“Energy market broken!” – TUC slams Shell’s sky-high £7.6bn profits

Oil and gas giant Shell has reported record first-quarter profits of more than £7.6bn in the first three months of this year, despite a decline in oil and gas prices from last year’s highs.
These adjusted earnings have exceeded the £6bn predicted by industry analysts.
As a result of these better-than-expected profits, Europe’s largest oil and gas company plans to offer shareholders £3.2bn in share buybacks over the next three months.
Shell attributed the rise in profits to its trading teams, which were able to mitigate the falling market price for oil and gas.

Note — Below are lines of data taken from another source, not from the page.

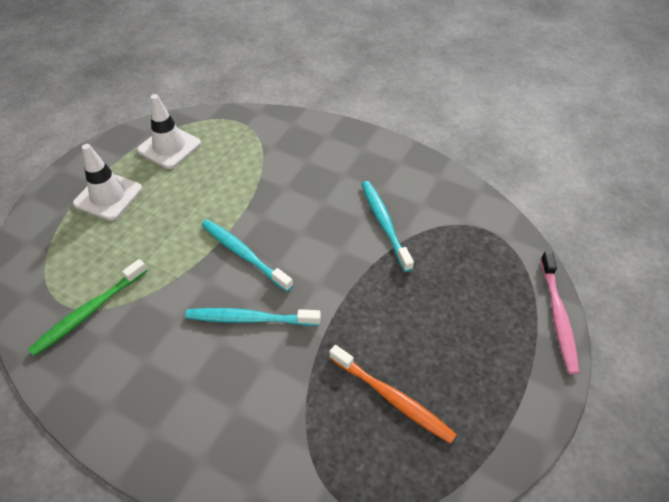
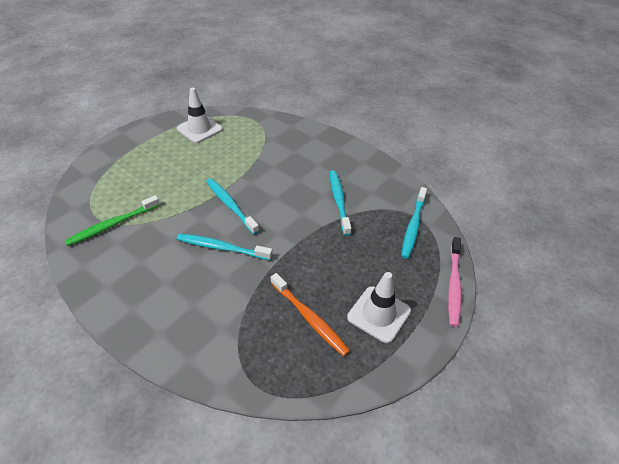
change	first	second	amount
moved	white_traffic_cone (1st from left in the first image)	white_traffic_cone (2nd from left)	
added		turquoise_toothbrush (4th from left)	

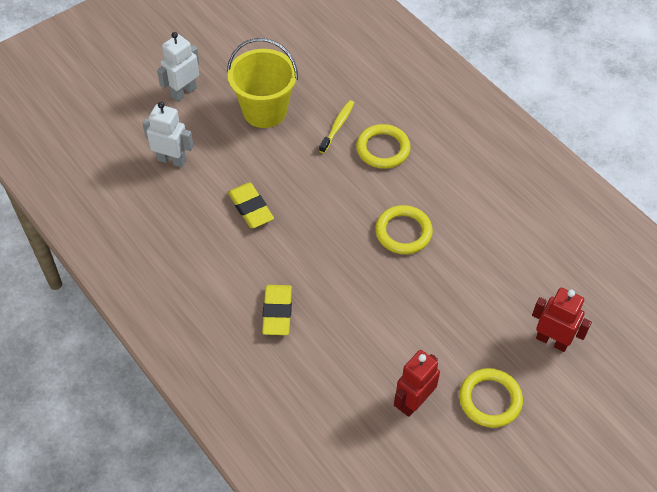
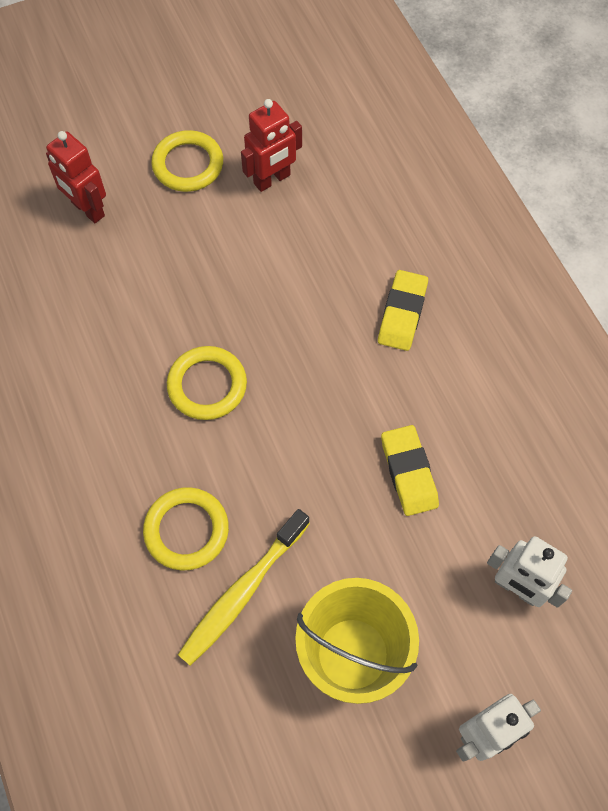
change	first	second	amount
resized	yellow_toothbrush		x1.57

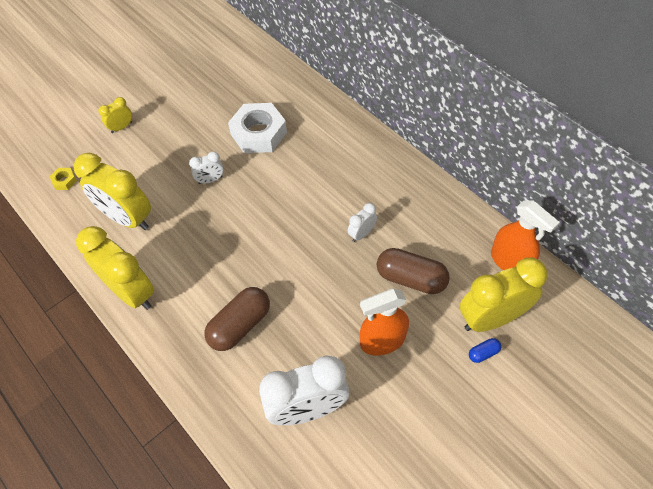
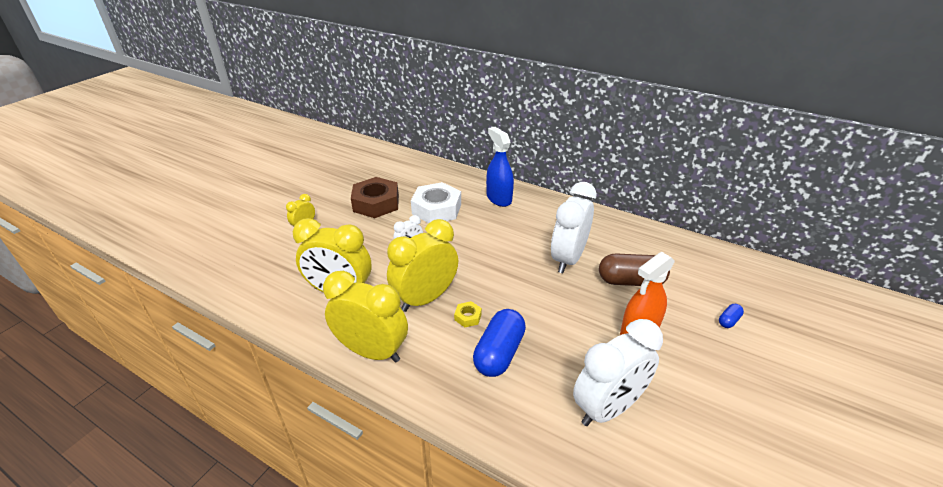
change	first	second	amount
moved	yellow_nut		
removed	orange_spray_bottle (2nd from left)		
resized	white_clock (3rd from left in the first image)	white_clock (2nd from left)	x2.13
moved	yellow_clock (4th from left)		
recoloured	brown_capsule (1st from left)	blue_capsule (1st from left)	
added		blue_spray_bottle	
added		brown_nut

Global oil prices averaged $81.7 (£65) a barrel in the first quarter of this year, according to Shell, a decrease from $102.2 (£81) a barrel in the same period a year earlier.
Wael Sawan, Shell’s new Chief Executive, commented on the company’s performance, stating that Shell had achieved “strong results and robust operational performance, against a backdrop of ongoing volatility.”
Shell profits show our energy market is “fundamentally broken”, says TUC
TUC General Secretary Paul Nowak said: “These sky-high profits beg the question – will the government ever have the backbone to tax the energy giants properly?”
“While families across Britain have struggled to heat their homes, Shell has enjoyed a record cash bonanza.”
“Our energy market is fundamentally broken. Struggling households shouldn’t be lining the pockets of shareholders and fat cat CEOs.”
“We could all have lower bills if the government taxed excessive profits, introduced a social tariff and created public ownership of new clean power.”
“It’s time to end the energy racket.”
Earlier this week, BP posted profits of £4bn in the first quarter of the year, as the rewards for shareholders are being stepped up.
Underlying replacement cost profit between January and March compared to £5bn in the same period last year but £3.9bn achieved in the previous three months.